> [Problem description]: Report how many lines in the data below contain the string "Ltda", giving only the number.

Extracted page text data:
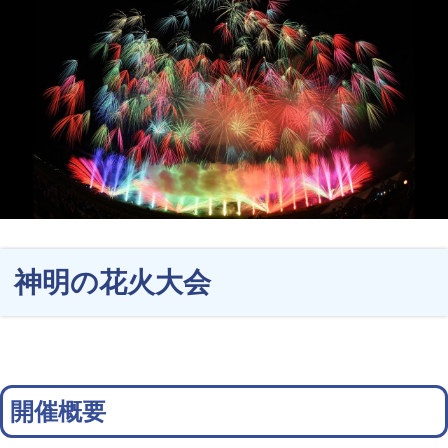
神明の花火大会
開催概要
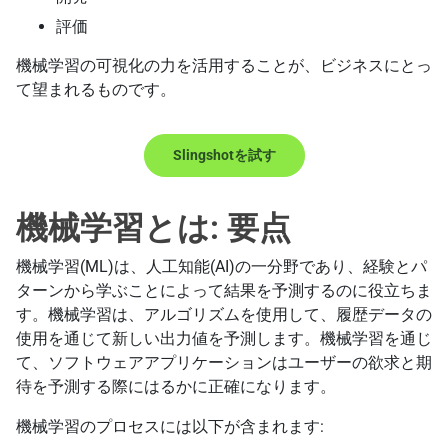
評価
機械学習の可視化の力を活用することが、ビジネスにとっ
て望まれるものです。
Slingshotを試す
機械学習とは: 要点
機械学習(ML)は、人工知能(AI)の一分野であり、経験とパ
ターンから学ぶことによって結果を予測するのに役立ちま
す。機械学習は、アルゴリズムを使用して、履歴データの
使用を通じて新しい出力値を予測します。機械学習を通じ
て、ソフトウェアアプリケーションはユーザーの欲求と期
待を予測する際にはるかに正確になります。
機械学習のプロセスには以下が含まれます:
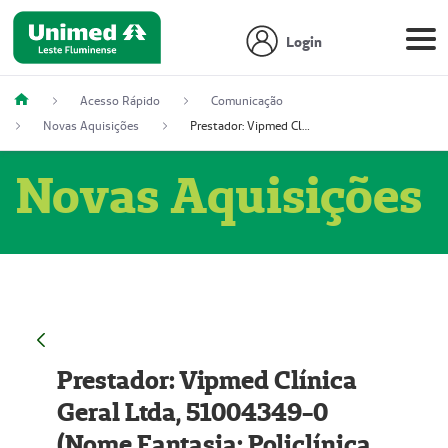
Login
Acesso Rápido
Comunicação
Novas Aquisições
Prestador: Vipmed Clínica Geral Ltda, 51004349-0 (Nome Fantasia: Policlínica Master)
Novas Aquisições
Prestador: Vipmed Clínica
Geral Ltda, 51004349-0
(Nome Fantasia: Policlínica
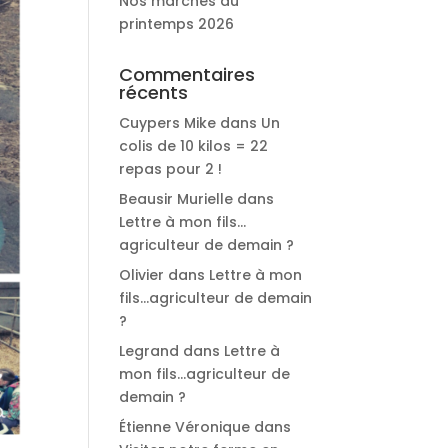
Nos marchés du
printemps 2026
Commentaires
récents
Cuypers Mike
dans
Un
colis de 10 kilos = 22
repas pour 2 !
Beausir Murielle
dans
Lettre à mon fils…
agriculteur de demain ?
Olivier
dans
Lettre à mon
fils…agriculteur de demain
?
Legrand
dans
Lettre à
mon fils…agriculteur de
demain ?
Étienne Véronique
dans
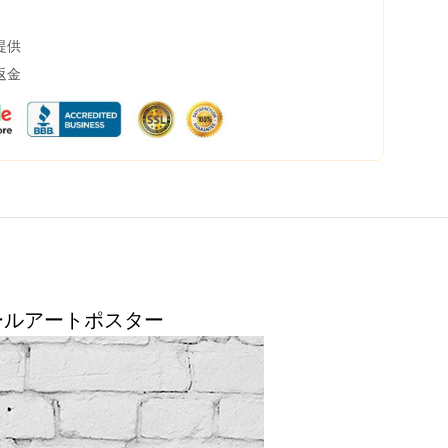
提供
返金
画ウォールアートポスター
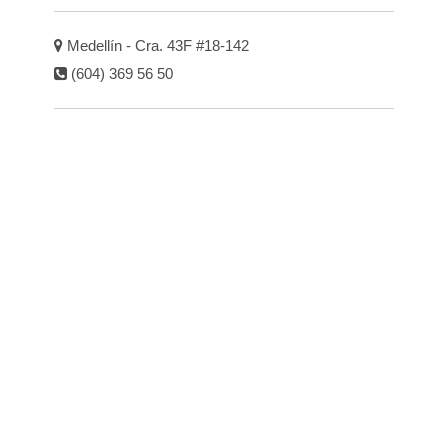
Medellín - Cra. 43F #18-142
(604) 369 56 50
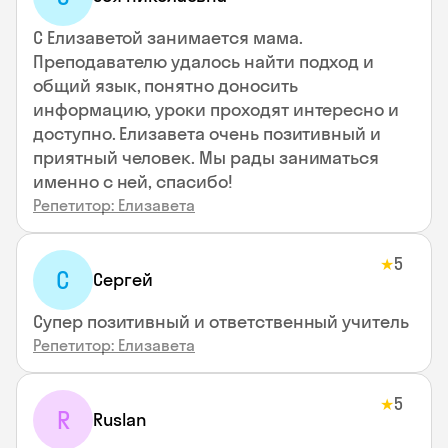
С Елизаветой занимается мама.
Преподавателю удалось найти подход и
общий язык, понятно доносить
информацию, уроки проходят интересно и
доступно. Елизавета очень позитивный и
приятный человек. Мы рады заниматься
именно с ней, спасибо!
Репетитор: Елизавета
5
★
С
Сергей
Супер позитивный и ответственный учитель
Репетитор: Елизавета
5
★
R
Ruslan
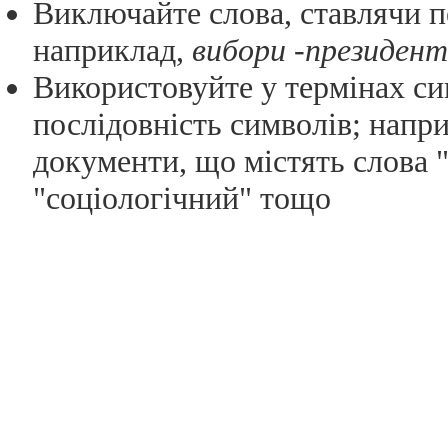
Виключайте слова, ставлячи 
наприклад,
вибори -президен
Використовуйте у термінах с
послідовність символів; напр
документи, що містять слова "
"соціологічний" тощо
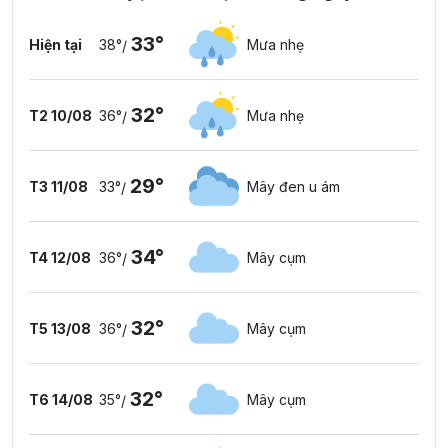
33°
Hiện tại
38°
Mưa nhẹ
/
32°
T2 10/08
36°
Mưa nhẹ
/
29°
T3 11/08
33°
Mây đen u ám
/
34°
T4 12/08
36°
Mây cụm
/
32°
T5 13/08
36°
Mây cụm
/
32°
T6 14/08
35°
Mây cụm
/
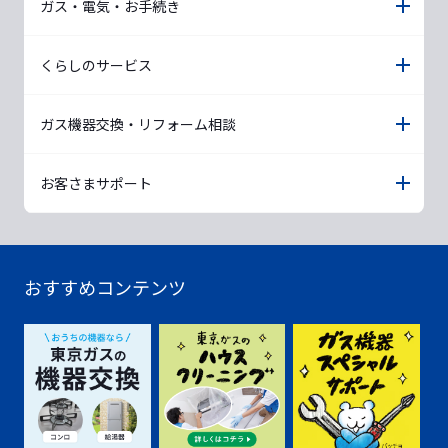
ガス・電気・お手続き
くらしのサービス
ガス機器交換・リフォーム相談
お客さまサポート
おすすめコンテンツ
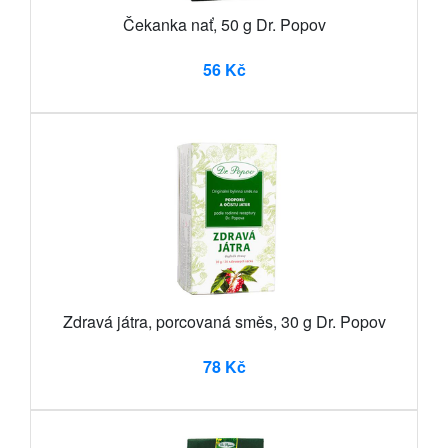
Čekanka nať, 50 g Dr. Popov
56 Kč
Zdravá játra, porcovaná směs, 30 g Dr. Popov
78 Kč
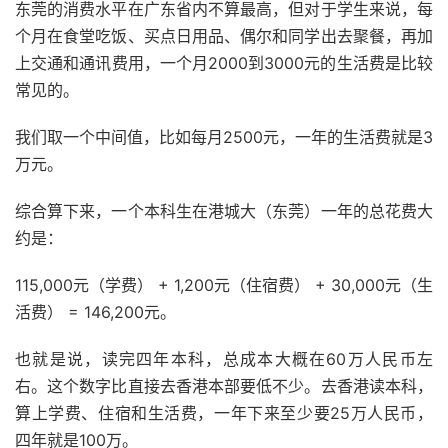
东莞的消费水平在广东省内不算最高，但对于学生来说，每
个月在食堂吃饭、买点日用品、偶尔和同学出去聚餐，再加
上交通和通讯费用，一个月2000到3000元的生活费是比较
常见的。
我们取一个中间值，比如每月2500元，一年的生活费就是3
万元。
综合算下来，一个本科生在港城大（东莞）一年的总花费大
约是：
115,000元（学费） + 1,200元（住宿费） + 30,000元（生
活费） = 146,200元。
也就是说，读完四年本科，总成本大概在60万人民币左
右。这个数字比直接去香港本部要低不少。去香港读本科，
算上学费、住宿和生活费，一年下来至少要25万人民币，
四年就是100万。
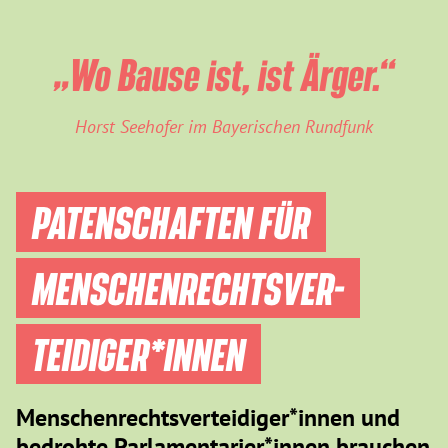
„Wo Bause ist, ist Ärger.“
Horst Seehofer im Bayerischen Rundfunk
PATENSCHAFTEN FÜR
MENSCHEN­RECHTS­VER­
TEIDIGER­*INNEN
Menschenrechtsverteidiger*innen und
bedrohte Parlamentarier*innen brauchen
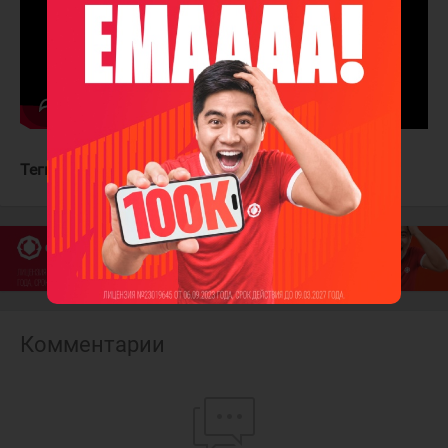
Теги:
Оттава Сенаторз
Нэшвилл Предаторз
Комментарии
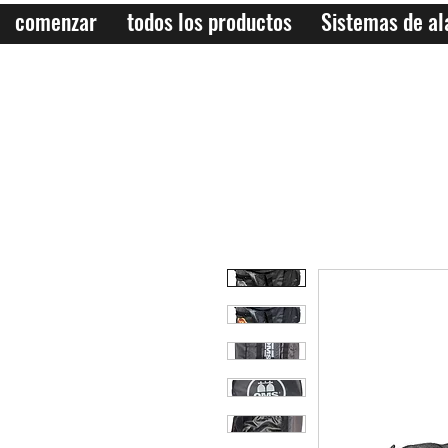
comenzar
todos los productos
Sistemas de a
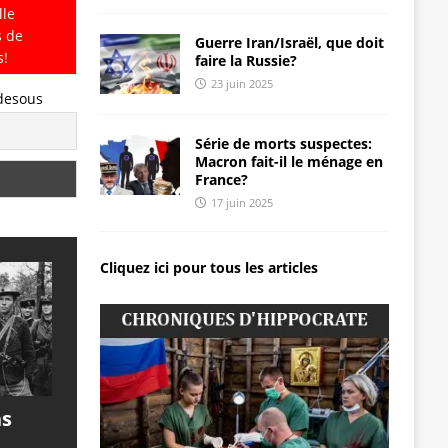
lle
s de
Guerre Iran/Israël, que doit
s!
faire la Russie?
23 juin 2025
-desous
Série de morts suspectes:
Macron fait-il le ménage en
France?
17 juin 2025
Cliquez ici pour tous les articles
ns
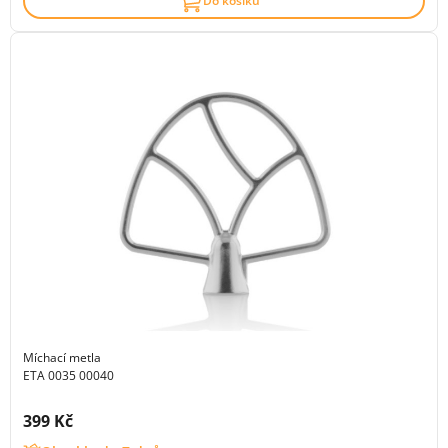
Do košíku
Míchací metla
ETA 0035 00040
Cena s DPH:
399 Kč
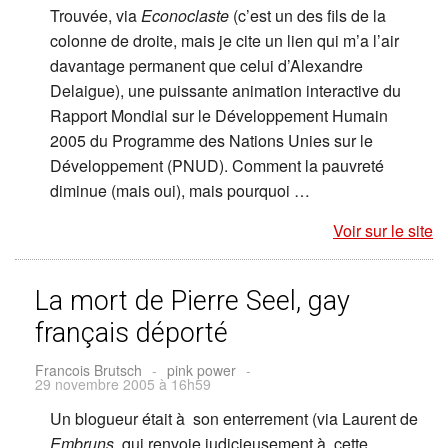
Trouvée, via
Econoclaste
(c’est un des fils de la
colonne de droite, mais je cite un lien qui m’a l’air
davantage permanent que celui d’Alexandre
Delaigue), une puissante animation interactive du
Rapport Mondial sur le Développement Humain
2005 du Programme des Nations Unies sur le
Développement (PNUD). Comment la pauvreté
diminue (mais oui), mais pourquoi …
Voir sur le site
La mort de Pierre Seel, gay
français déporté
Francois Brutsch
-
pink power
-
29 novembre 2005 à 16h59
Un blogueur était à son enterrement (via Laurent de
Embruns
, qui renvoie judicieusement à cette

> [Expected answer]: 2